I Have Some Questions For You- Rebecca Makkai (Fleet 2023)

I first discovered Rebecca Makkai in 2020 when I read her 2018 AIDS-era novel “The Great Believers” in one of the grimmest periods of lockdown.  I described the sensation of “feeling purged by the end but with the sense that I had received a tremendous reading experience.” It ended up as my Book Of The Year.  This, her 5th novel is the first since then.

It features a first-person narrative by Bodie Kane, a girl who found herself, due to unusual circumstances, as an outsider in an elite boarding school in the 1990s.  Her narrative is set in the present day and is addressed to one of her old teachers.  As an adult Bodie has never been able to move far away from the murder of an ex-room-mate, found drowned after a late-night visit to the pool.  Twenty-three years later she is back at the school teaching a podcast course and one of the students is manipulated by Bodie into re-examining the case.

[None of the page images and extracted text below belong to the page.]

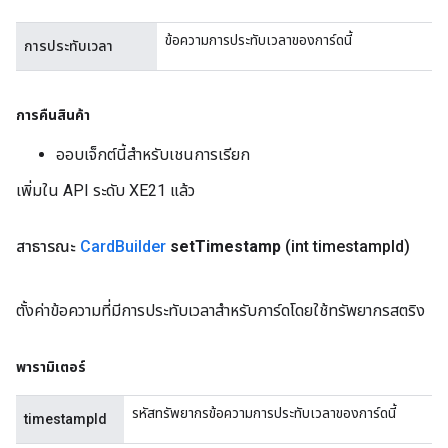
ข้อความการประทับเวลาของการ์ดนี้
การประทับเวลา
การคืนสินค้า
ออบเจ็กต์นี้สำหรับเชนการเรียก
เพิ่มใน API ระดับ XE21 แล้ว
สาธารณะ
Card
Builder
set
Timestamp
(int timestamp
Id)
ตั้งค่าข้อความที่มีการประทับเวลาสำหรับการ์ดโดยใช้ทรัพยากรสตริง
พารามิเตอร์
รหัสทรัพยากรข้อความการประทับเวลาของการ์ดนี้
timestampId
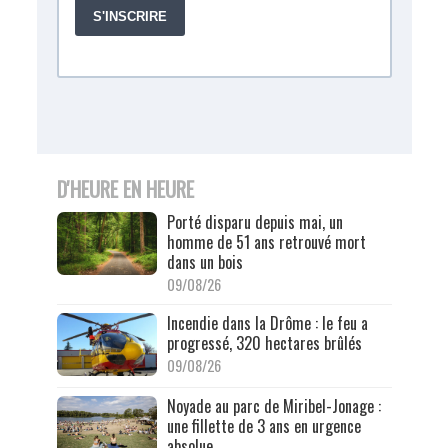
D'HEURE EN HEURE
Porté disparu depuis mai, un
homme de 51 ans retrouvé mort
dans un bois
09/08/26
Incendie dans la Drôme : le feu a
progressé, 320 hectares brûlés
09/08/26
Noyade au parc de Miribel-Jonage :
une fillette de 3 ans en urgence
absolue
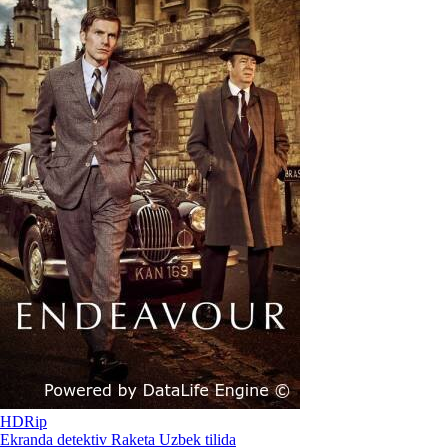
HDRip
Ekranda detektiv Raketa Uzbek tilida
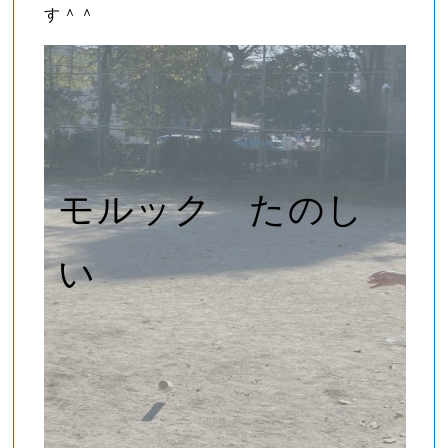
す＾＾
モルック たのし
い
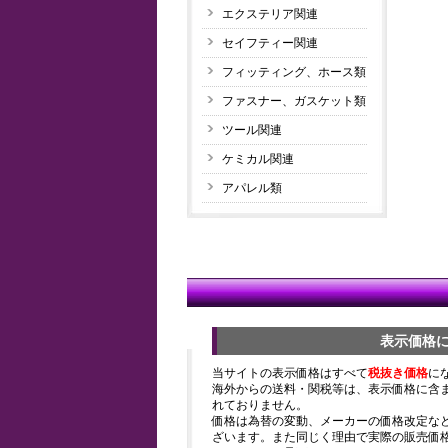
エクステリア関連
セイフティー関連
フィッティング、ホース類
ファスナー、ガスケット類
ツール関連
ケミカル関連
アパレル類
表示価格
当サイトの表示価格はすべて
税抜き価格
に
海外からの送料・関税等は、表示価格に含
れておりません。
価格は為替の変動、メーカーの価格改定な
ざいます。また同じく理由で実際の販売価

This is a privileged American academic world largely within two time-zones, when Bodie was a student and then as a visiting staff member.  Since then, much has happened- different attitudes, MeToo and cancel culture means the later intake are a very different set of students, less accepting of the young Bodie’s environment and in the meantime a black man has been languishing in prison accused of a murder that an online community, which Bodie is very much a part of, seems never totally convinced he committed.

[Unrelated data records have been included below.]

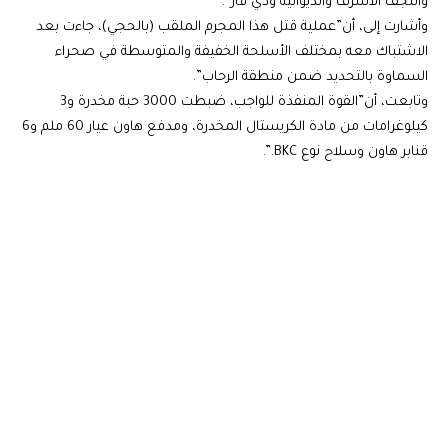
والنجف الأشرف والديوانية وذي قار”.
وأشارت إلى، أن”عملية قتل هذا المجرم الملقب (بالحجي)، جاءت بعد
الاشتباك معه بمختلف الأسلحة الخفيفة والمتوسطة في صحراء
السماوة بالتحديد ضمن منطقة الرحاب”.
وتابعت، أن”القوة المنفذة للواجب، ضبطت 3000 حبة مخدرة و3
كيلوغرامات من مادة الكريستال المخدرة، ومدفع هاون عيار 60 ملم و6
قنابر هاون وسلاح نوع BKC.”.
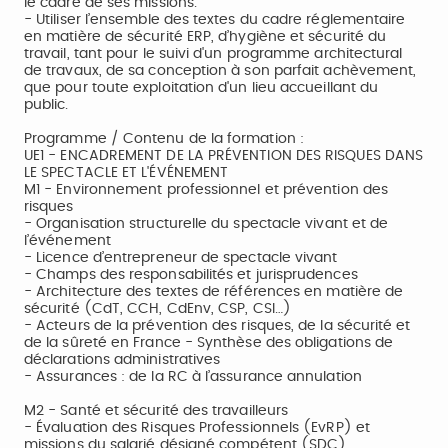
le cadre de ses missions.
- Utiliser l’ensemble des textes du cadre réglementaire
en matière de sécurité ERP, d’hygiène et sécurité du
travail, tant pour le suivi d'un programme architectural
de travaux, de sa conception à son parfait achèvement,
que pour toute exploitation d'un lieu accueillant du
public.
Programme / Contenu de la formation :
UE1 - ENCADREMENT DE LA PRÉVENTION DES RISQUES DANS
LE SPECTACLE ET L'ÉVÉNEMENT
M1 - Environnement professionnel et prévention des
risques
- Organisation structurelle du spectacle vivant et de
l’événement
- Licence d’entrepreneur de spectacle vivant
- Champs des responsabilités et jurisprudences
- Architecture des textes de références en matière de
sécurité (CdT, CCH, CdEnv, CSP, CSI…)
- Acteurs de la prévention des risques, de la sécurité et
de la sûreté en France - Synthèse des obligations de
déclarations administratives
- Assurances : de la RC à l’assurance annulation
M2 - Santé et sécurité des travailleurs
- Évaluation des Risques Professionnels (EvRP) et
missions du salarié désigné compétent (SDC)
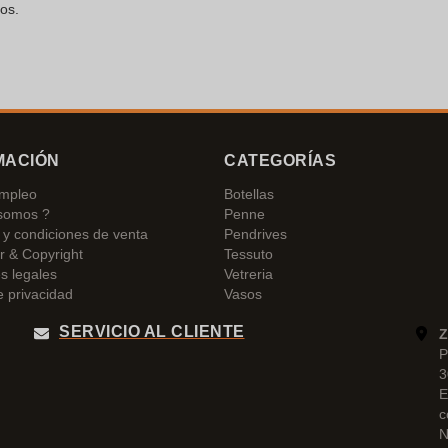
os.
MACIÓN
CATEGORÍAS
empleo
Botellas
somos ?
Penne
y condiciones de venta
Pendrives
r & Copyright
Tessuto
s legales
Vetreria
e privacidad
Vasos
SERVICIO AL CLIENTE
Z
P
3
E
c
N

The three time settings gives a clever slant.  The three levels of looking back all presented in a form of an address to a member of staff Bodie had not seen since schooldays provides a fascinating set of perspectives.  As this structure demands, it is a very tight, controlled piece with lots of ruminations of the same events all stemming back to one night after a school production of “Camelot”.  I can, as a British reader, find writing set in American educational establishments rather distancing- it’s such a different world and there was a point where I felt my interest would wane but a leap forward to the post-Covid world regained my enthusiasm.

Within the narrative there is a nifty use of references to cases of abuse and murder, in an off-hand, suggestive manner, for example, she relates listening to a radio news item at one point and mentions was it the one where such and such happened, or the one where…or the one where.. This happens quite a few times within the text and is a sobering reminder that the case that Bodie experienced is one of so many where violence has destroyed lives.

I was impressed and involved but not in the same way as I was with “The Great Believers” where I felt a great emotional pull.  This is a very different book and is a highly contemporary and relevant one.

I Have Some Questions For You is published in the UK by Fleet, an imprint of Little Brown Viking on 23rd February 2023.  Many thanks to the publishers and Netgalley for the advance review copy.